#### Provided records
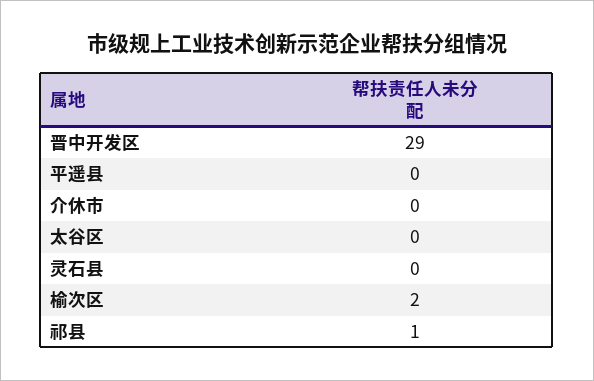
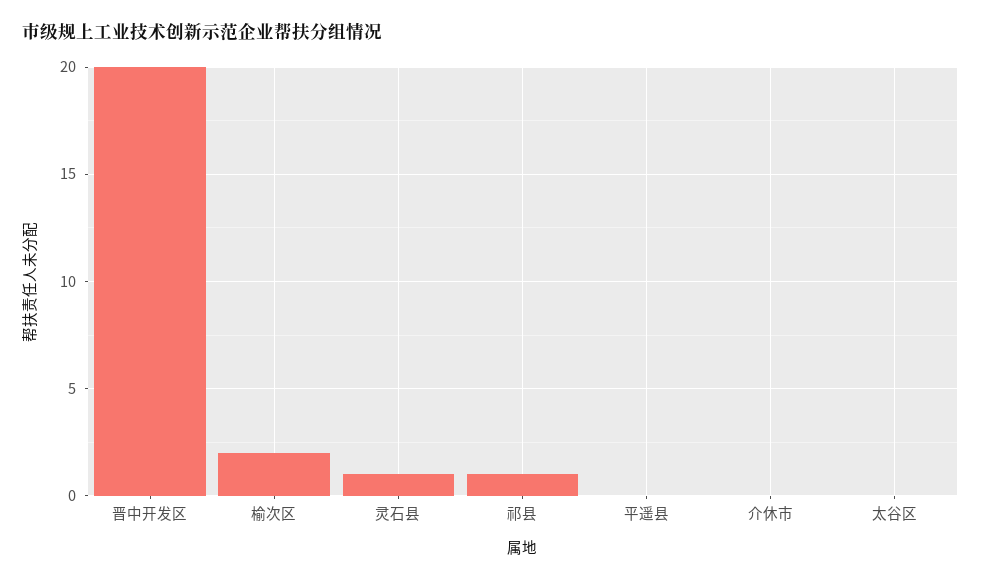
  {
-   "晋中开发区": 29,
+   "晋中开发区": 20,
    "平遥县": 0,
    "介休市": 0,
    "太谷区": 0,
-   "灵石县": 0,
+   "灵石县": 1,
    "榆次区": 2,
    "祁县": 1
  }

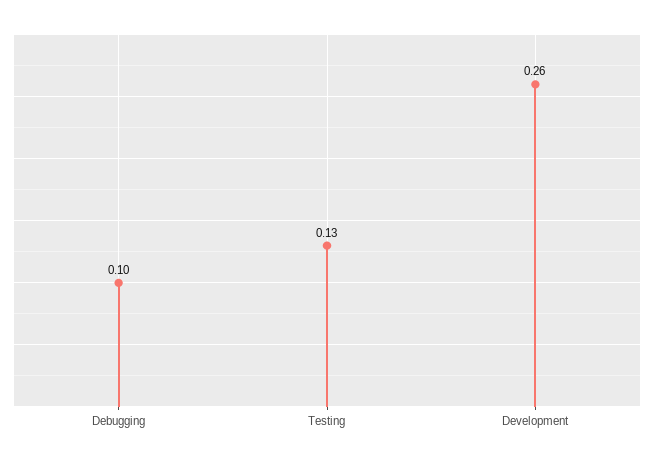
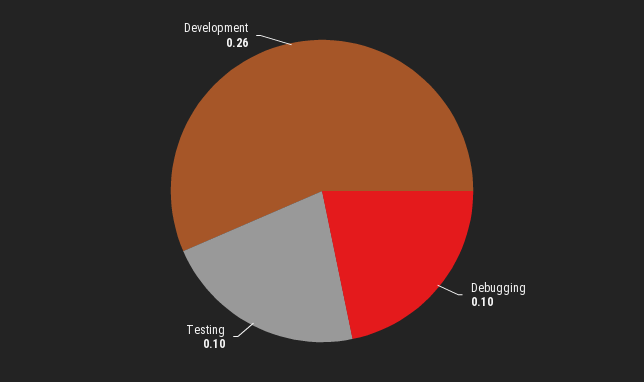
  {
    "Debugging": 0.1,
-   "Testing": 0.13,
+   "Testing": 0.1,
    "Development": 0.26
  }

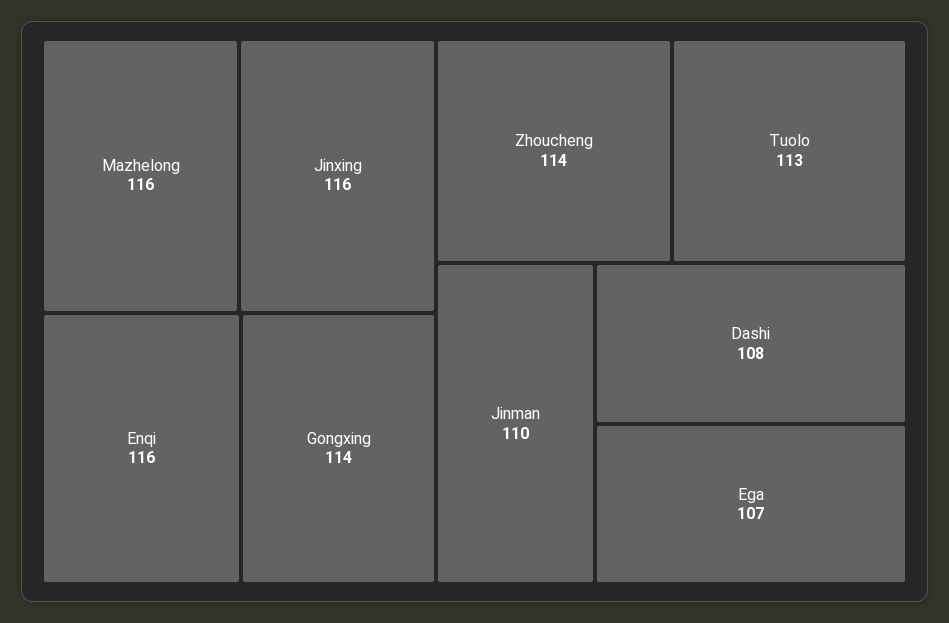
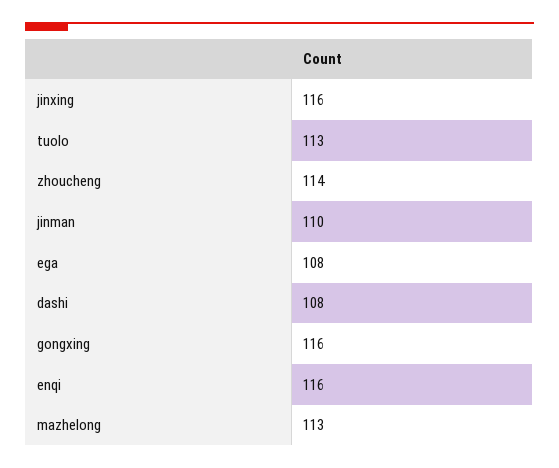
  {
-   "Mazhelong": 116,
+   "Mazhelong": 113,
    "Jinxing": 116,
    "Enqi": 116,
-   "Gongxing": 114,
+   "Gongxing": 116,
    "Zhoucheng": 114,
    "Tuolo": 113,
    "Jinman": 110,
    "Dashi": 108,
-   "Ega": 107
+   "Ega": 108
  }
########
From the first line to the last, retype the data above exactly, but not its images.

* **Task answer**:
  {
-   "晋中开发区": 29,
+   "晋中开发区": 20,
    "平遥县": 0,
    "介休市": 0,
    "太谷区": 0,
-   "灵石县": 0,
+   "灵石县": 1,
    "榆次区": 2,
    "祁县": 1
  }

  {
    "Debugging": 0.1,
-   "Testing": 0.13,
+   "Testing": 0.1,
    "Development": 0.26
  }

  {
-   "Mazhelong": 116,
+   "Mazhelong": 113,
    "Jinxing": 116,
    "Enqi": 116,
-   "Gongxing": 114,
+   "Gongxing": 116,
    "Zhoucheng": 114,
    "Tuolo": 113,
    "Jinman": 110,
    "Dashi": 108,
-   "Ega": 107
+   "Ega": 108
  }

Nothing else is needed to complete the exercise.